* Texto para leer:
# # #
Gabriel García Márquez termina así la crónica de un viaje en avión entre La Habana y Caracas al lado de Hugo Chávez, justo antes de que este tomara posesión de su primer mandato: “Mientras se alejaba entre escoltas de militares condecorados y amigos de primera hora, me estremeció la inspiración de que había viajado y conversado con dos hombres opuestos. Uno al que la suerte empedernida le ofrecía la oportunidad de salvar a su país. Y el otro, un ilusionista que podía pasar a la historia como un déspota más”.
La frase es genial porque Chávez, después de 15 años de una fulgurante carrera política, ha logrado que en su país y en el mundo unos lo vean como un salvador y otros lo consideren un déspota. La división de la opinión es tajante y apasionada. No hay resquicio en este momento para actitudes tranquilas ni posiciones diversas.
# # #
* Imágenes satelitales con coordenadas de objetos:
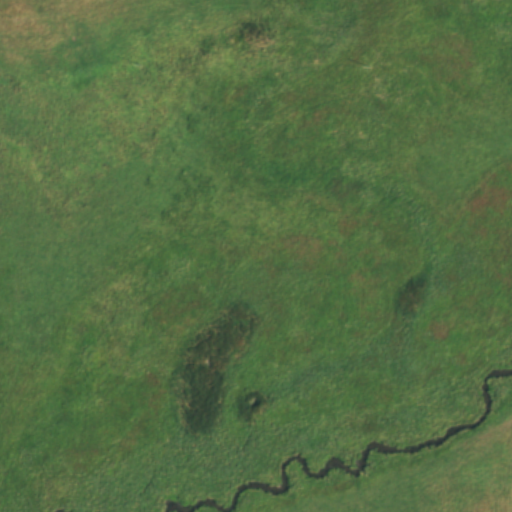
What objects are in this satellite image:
building: (22, 15)
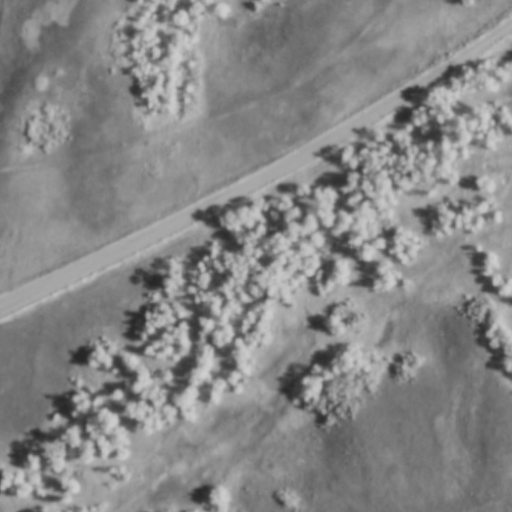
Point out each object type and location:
road: (263, 176)
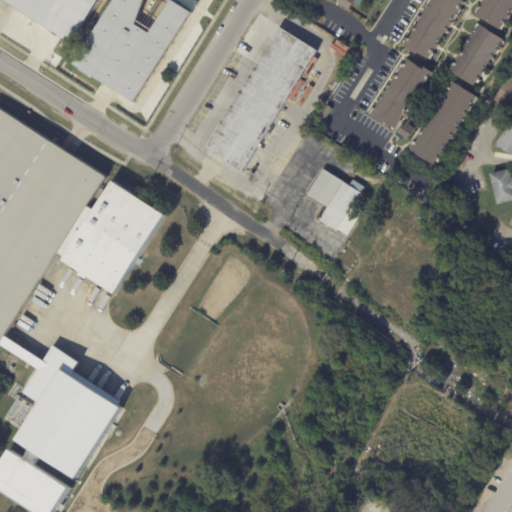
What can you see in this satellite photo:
# # #
* Preguntas de lectura:
- a) Pasa al inglés esta oración del texto sobre Hugo Chávez: «La división de la opinión es tajante y apasionada.»
- b) Indica si cada afirmación concuerda con el texto sobre Hugo Chávez, respondiendo sí o no y citando las palabras del texto que lo deciden: (i) el viaje en avión ocurrió antes de que Chávez asumiera su primer mandato; (ii) la carrera política de Chávez lleva 15 años; (iii) en este momento hay espacio para posiciones diversas sobre Chávez.
- c) Prosigue el texto sobre Hugo Chávez a partir de su última oración.
Las filas provienen de otra fuente.

* Respuestas:
- a) The division of opinion is sharp and passionate.

- b)
(i) Sí: «justo antes de que este tomara posesión de su primer mandato».
(ii) Sí: «después de 15 años de una fulgurante carrera política».
(iii) No: «No hay resquicio en este momento para actitudes tranquilas ni posiciones diversas».

- c)
Ni en medio de la enfermedad atroz que doblegó un cuerpo tan recio como un toro de lidia, ni en el instante en que voló por todo el planeta la noticia de su muerte, se atenuaron las calificaciones de verdugo o dictador de sus contradictores. Pero, a la par, en esos meses de suplicio, crecieron los afectos y las adhesiones, que se manifestaron dramáticamente a partir de las 4:25 de la tarde del 5 de marzo, cuando falleció el hombre más influyente de América Latina en los últimos 20 años.
Vi, no sin asombro, el rostro adolorido de todos los mandatarios de la región suramericana, sentí la voz quebrada o las lágrimas de Evo Morales, Rafael Correa, Cristina Kirchner, Dilma Rousseff, Pepe Mújica y otros tantos. Entendí que Chávez había suscitado una admiración y un afecto fuera de lo común, mucho más allá del respeto y el cariño que genera el compartir ideas y propósitos de gobierno en un continente joven, atribulado por graves problemas sociales y ansioso de cambios.
Pero el tiempo, que mitiga los odios y tranquiliza los amores, forjará una historia en la que seguramente Chávez no será ni salvador ni déspota. En muchos años se le reconocerá, tal vez, que gracias a su ilusión reformadora millones de personas salieron de la pobreza y accedieron a servicios de salud, de educación, de vivienda, compartiendo alguna parte de una colosal renta petrolera que antes se la repartían entre unas élites indolentes ante las angustias de los menos favorecidos.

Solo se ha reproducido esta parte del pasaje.